Counting death as a good outcome:
The trial may measure the proportion of patients who were disabled at follow up, using all patients randomized as the denominator. In this case, the trial is really comparing the proportion of patients who were alive and disabled at follow up to the proportion of patients who were not disabled at follow up, and this latter group includes both those who were alive and not disabled, and those who were dead. Thus death has been included as a good outcome. It would be more sensible to measure the proportion of patients who were alive and not disabled at follow up.

Biases can occur during Reporting of trail:
Withdrawal bias: bias introduced by inappropriate handling of withdrawals, drop outs, and protocol violations:
All participants in a trial should finish the study, follow the protocol, and afford data on all the outcomes of interest at all-time points.

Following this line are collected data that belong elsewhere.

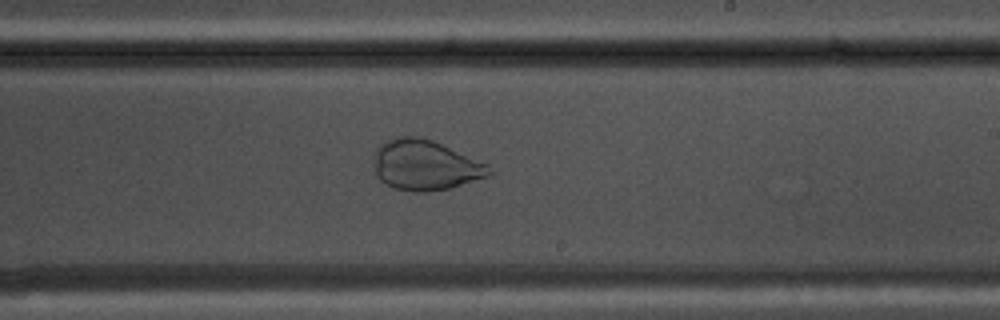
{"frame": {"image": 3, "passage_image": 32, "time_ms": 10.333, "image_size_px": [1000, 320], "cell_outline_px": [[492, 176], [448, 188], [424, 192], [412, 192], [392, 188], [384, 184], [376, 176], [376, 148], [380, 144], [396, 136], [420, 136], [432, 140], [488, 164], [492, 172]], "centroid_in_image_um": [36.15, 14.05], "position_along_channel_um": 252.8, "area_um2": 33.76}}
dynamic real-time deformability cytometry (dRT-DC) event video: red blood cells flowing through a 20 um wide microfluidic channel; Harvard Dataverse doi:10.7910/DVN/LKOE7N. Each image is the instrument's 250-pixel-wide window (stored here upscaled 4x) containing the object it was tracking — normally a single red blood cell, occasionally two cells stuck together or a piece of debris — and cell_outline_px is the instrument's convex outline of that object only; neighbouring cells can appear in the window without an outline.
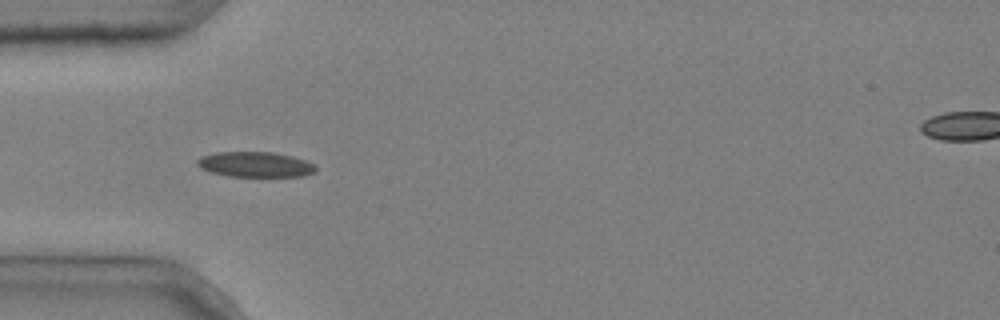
{"species": "common noctule bat (a hibernating species)", "species_latin": "Nyctalus noctula", "temperature_condition": "cold", "stored_images_in_passage": 2, "camera_frame_rate_fps": 3000, "um_per_image_px": 0.085, "animal": {"sex": "male", "body_mass_g": 20.4}, "frame": {"image": 1, "passage_image": 1, "time_ms": 0.0, "image_size_px": [1000, 320], "cell_outline_px": [[316, 172], [304, 176], [228, 176], [212, 172], [200, 168], [196, 164], [196, 160], [200, 156], [216, 152], [272, 152], [292, 156], [304, 160], [312, 164], [316, 168]], "centroid_in_image_um": [21.66, 13.97], "position_along_channel_um": 63.3, "area_um2": 17.4}}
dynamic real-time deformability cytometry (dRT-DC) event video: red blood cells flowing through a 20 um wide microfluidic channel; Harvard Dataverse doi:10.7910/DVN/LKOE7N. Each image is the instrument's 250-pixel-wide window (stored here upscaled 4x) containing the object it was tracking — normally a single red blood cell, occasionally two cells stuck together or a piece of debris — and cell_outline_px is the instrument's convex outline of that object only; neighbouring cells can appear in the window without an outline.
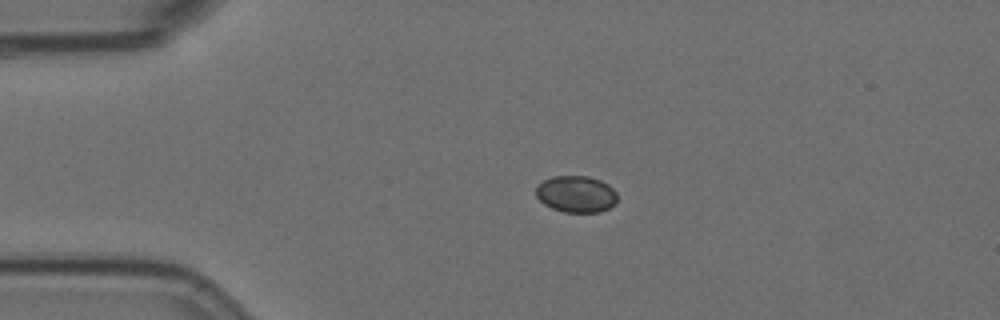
{"species": "Egyptian fruit bat (a non-hibernating species)", "species_latin": "Rousettus aegyptiacus", "temperature_condition": "room temperature", "stored_images_in_passage": 4, "camera_frame_rate_fps": 3000, "um_per_image_px": 0.085, "animal": {"sex": "female"}, "frame": {"image": 1, "passage_image": 3, "time_ms": 0.667, "image_size_px": [1000, 320], "cell_outline_px": [[616, 204], [600, 212], [564, 212], [552, 208], [544, 204], [536, 196], [536, 188], [544, 180], [552, 176], [588, 176], [600, 180], [608, 184], [616, 192]], "centroid_in_image_um": [48.98, 16.5], "position_along_channel_um": 36.0, "area_um2": 17.34}}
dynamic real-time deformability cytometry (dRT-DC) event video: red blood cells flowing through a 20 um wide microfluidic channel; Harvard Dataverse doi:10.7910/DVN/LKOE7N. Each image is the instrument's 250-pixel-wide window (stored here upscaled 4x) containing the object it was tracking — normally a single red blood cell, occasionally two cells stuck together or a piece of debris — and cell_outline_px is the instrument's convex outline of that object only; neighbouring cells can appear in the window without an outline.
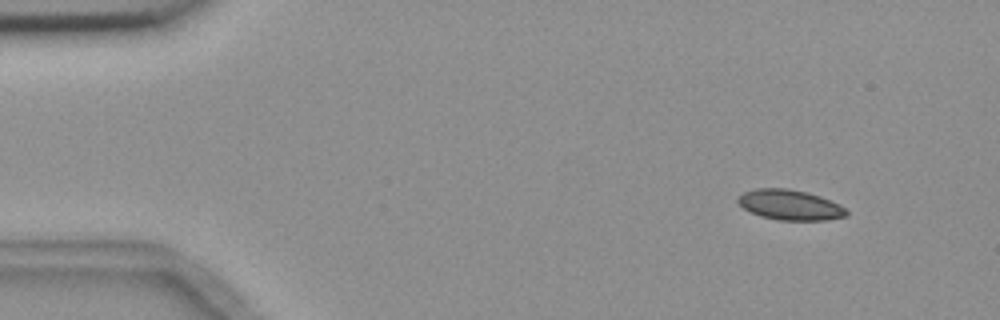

Data can be lost since some of the participants dismiss out before the end of the trial, as participants do not follow the protocol , or because some outcomes are not measured accurately or cannot be measured at all at one or more time points.

Selective reporting bias:
The investigator may even unconsciously be attracted more to certain outcomes than others. These have been called the social desirability bias in which the items that are desired, or the optimism bias in which the items hoped for, are more likely to be reported.

Fraud bias:
Intentional fraud is perhaps the most important, most serious, and most difficult to find out the source of bias. We wish that it is rare, but the extent to which fraudulent results are reported may be underestimated, and may be increasing under the pressure to produce results.

References:
S C Lewis, C P Warlow ,:How to spot bias and other potential problems in
randomized controlled trials. J Neurol Neurosurg Psychiatry 2004;75:181–187.

Alejandro R Jadad, Murray W Enkin, Randomized controlled trials : questions, answers, and musings, 2nd ed,2007. ISBN 978-1-4051-3266-4 (pbk. : alk. paper).